There are many Jews by choice who have graduated from the seminaries of the Conservative movement and who serve with great distinction as rabbis and cantors around the world, and this is the case with the other non-orthodox denominational streams, and also from the non-denominational programs such as The Academy for Jewish Religion, ALEPH (Jewish Renewal) and Hebrew College in Boston.
It is also important to note that there are some sources within the Halakhah that might be interpreted to preclude converts from serving as Rabbis or holding other leadership positions.These should best be addressed by my orthodox friends.It is also important to recall that the term 'rabbi' does not mean what it once did.According to Talmudic tradition the 'original' line of rabbinic 'ordination' was lost long ago and all contemporary 'rabbis' really hold the title only as a courtesy or modern convention.
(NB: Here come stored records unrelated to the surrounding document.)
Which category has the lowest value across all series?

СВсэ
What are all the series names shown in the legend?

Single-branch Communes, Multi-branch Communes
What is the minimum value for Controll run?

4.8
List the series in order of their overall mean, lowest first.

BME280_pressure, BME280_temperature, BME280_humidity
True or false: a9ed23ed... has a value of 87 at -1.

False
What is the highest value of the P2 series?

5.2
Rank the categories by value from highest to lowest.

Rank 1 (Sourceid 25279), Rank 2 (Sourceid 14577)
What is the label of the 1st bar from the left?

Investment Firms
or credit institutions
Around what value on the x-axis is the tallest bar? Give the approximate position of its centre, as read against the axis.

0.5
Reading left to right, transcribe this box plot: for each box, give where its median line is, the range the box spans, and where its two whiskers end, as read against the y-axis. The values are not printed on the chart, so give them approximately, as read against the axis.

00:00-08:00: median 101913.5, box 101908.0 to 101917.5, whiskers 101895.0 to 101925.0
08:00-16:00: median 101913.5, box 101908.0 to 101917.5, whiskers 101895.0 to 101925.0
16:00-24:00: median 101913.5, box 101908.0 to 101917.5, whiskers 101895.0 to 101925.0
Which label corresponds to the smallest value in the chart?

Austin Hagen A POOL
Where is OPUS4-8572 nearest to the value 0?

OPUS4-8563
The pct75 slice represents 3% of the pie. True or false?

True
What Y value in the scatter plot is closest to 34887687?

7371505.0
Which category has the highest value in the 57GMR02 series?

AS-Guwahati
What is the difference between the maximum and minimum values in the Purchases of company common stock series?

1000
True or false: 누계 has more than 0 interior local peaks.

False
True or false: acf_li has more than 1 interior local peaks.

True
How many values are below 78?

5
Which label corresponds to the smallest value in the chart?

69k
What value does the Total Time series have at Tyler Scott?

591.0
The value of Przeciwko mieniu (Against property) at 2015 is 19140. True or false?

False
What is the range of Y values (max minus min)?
In Orthodoxy there would be no hesitation about accepting a convert into a rabbinical or cantorial school and I know several who have studied, been ordained and served in those positions including at least one who converted with me
Answered by: Rabbi --- Not Active with JVO Suspended
The Reform belief is that once an individual has chosen Judaism and has followed all those requirements of the sponsoring rabbi, that individual is a Jew. Rabbinical and cantorial schools therefore should make no distinction between that applicant and any other who might have been born into the faith. If the rabbi or cantor serves a congregation following ordination or investiture, the congregation could gain greater insight and value from someone who has chosen Judaism as an adult and comes to the faith with fully open mind. By the same token, the rabbi or cantor would not be able to share “memory moments” of holidays and festivals resonant of Jewish family. This, though, in no way, would diminish the memories of the clergy as Jew-by-choice since all memories and reminiscences speak to a future and are not chained to or by the past. As Rabbi David Wice z”l noted to his congregation when asked if he favors tradition, he answered “Yes, I plan to create many”.